A report by the court-appointed committee of experts from the University of Agricultural Sciences, GKVK (Gandhi Krishi Vigyana Kendra), said that KRDCL has already felled 2,347 trees for road projects in different forest ranges including KR Puram, Yelahanka, Devanahalli, Nelamangala, Doddaballapura, Malleswaram and Ramanagara. It recommended that the number of trees to be cut further could be reduced to 1,721, from the sanctioned number of 5,297. The report also said that as many as 100 heritage trees could be saved if KRDCL makes minor changes in the project alignment.
Source: Deccan Herald, Bangalore Mirror
Demolition notice to 277 illegal religious structures
The BBMP, on March 5, issued show cause notices to 277 illegal religious structures built after September 29, 2009, the cut-off date set by the Supreme court to prevent such constructions. The managements of the religious structures have been given two weeks to respond, after which the BBMP will take decision on a case-by-case basis to demolish them.
BBMP submitted to the High Court that it had identified 2,170 unauthorised religious structures on public land overall. Of these structures, 1,893 were built before the cut-off date. Among these structures too, 240 have been recommended for demolition, 105 for relocation, and the remaining 1,548 for regularisation.

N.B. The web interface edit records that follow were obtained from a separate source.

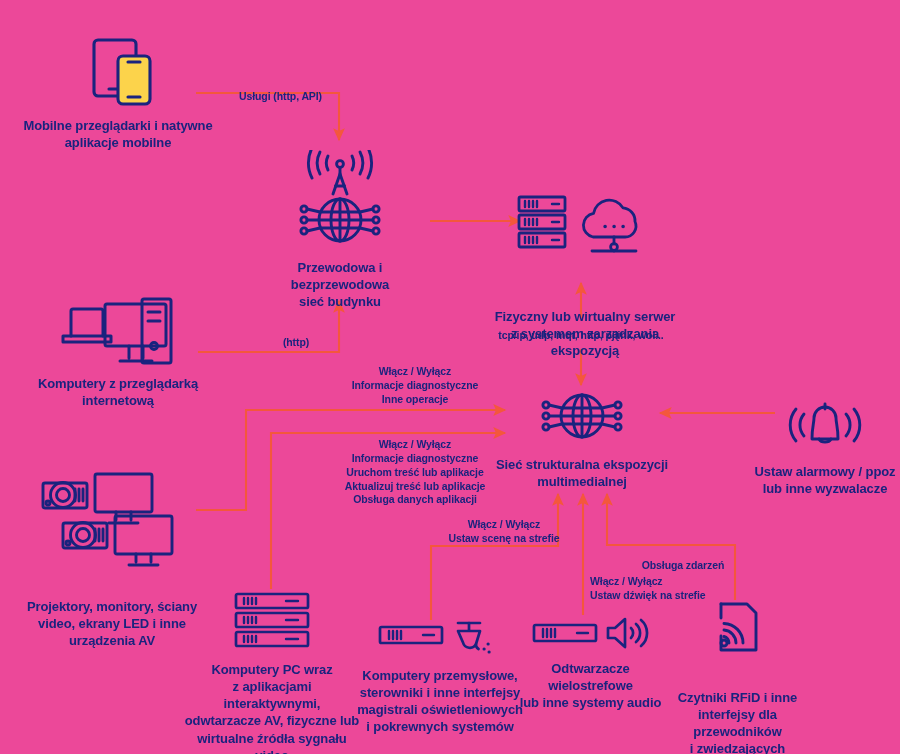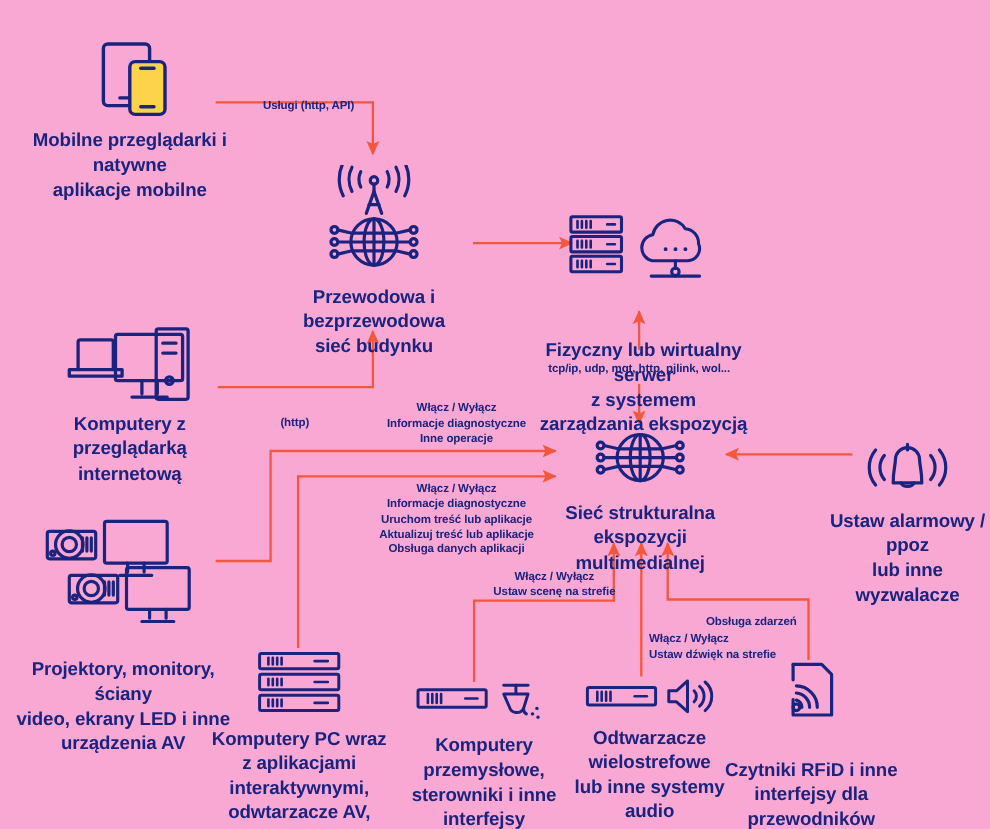--- a/index.html
+++ b/index.html
@@ -4,21 +4,21 @@
 <style>
   html, body {
     margin: 0;
     padding: 0;
     background: #fcd34b;
   }
   #stage {
     position: relative;
     width: 900px;
     height: 754px;
-    background: #f9a8d4;
+    background: #ec4899;
     overflow: hidden;
     font-family: "Liberation Sans", sans-serif;
   }
   #wires {
     position: absolute;
     left: 0; top: 0;
     width: 900px; height: 754px;
     pointer-events: none;
   }
   .node {
@@ -29,21 +29,21 @@
     text-align: center;
   }
   .node .glyph {
     display: block;
     line-height: 0;
   }
   .node .caption {
     margin-top: 9px;
     color: #1a237e;
     font-weight: bold;
-    font-size: 17px;
+    font-size: 13px;
     line-height: 1.32;
     white-space: pre-line;
     letter-spacing: -0.1px;
   }
   .edge-label {
     position: absolute;
     color: #1a237e;
     font-weight: bold;
     font-size: 10.5px;
     line-height: 1.32;
@@ -85,21 +85,21 @@
       <path d="M431,620 L431,546 L558,546 L558,494" marker-end="url(#ah)"></path>
 
       <path d="M583,615 L583,494" marker-end="url(#ah)"></path>
 
       <path d="M735,600 L735,545 L607,545 L607,494" marker-end="url(#ah)"></path>
     </g>
   </svg>
 
   <div class="edge-label center" style="left:213px; top:90px; width:135px;">Usługi (http, API)</div>
 
-  <div class="edge-label center" style="left:228px; top:336px; width:80px;margin-top:42px;">(http)</div>
+  <div class="edge-label center" style="left:256px; top:336px; width:80px;">(http)</div>
 
   <div class="edge-label center" style="left:471px; top:329px; width:220px;">tcp/ip, udp, mqt, http, pjlink, wol...</div>
 
   <div class="edge-label center" style="left:320px; top:365px; width:190px;">Włącz / Wyłącz
 Informacje diagnostyczne
 Inne operacje</div>
 
   <div class="edge-label center" style="left:320px; top:438px; width:190px;">Włącz / Wyłącz
 Informacje diagnostyczne
 Uruchom treść lub aplikacje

High Court had initiated the PIL suo motu, to enforce Supreme Court’s directions on preventing unauthorised religious structures on public property. The next hearing of the case is on March 26.
Source: The Hindu
Palace Ground acquisition: Govt to approach SC
The state government on Wednesday informed the High Court that it will file an interlocutory application (IA) before the Supreme Court, seeking review of its directions on acquiring Palace Grounds land for the widening of Jayamahal and Ballari roads. State government has maintained that the palace land and surrounding open space of 472 acres vests with the state. As per the Bangalore Palace (Acquisition and Transfer) Act, compensation to be paid to the Mysore royal family for this land would only be Rs 11 cr.
However, Mysore royal family members had challenged the Bangalore Palace (Acquisition and Transfer) Act before the Supreme Court. As per the SC order, TDR (Transferable Development Rights) worth around Rs 14,000 crore would have to be paid to the family.
Source: Deccan Herald
Many schools stop online classes
Schools are finding it difficult to comply with the state government’s order to conduct both on-campus and online classes, due to the limited number of teaching staff on their rolls. Many managements have stopped online classes for higher primary and high school students, as teachers are unable to juggle both sessions and also ensure that students have grasped concepts. Sources from the Recognised Unaided Private Schools’ Association, Karnataka, said that out of 5,000 higher primary and high schools affiliated to it, nearly 80% had stopped online classes as teachers were unable to manage the workload.
Following complaints of private schools restarting offline classes for lower primary students, Education Minister Suresh Kumar has directed officials to take action against them. Meanwhile, a petition has been filed in the Karnataka High Court, challenging government’s decision to not allow lower primary students to attend school. The next hearing of the case is on March 16.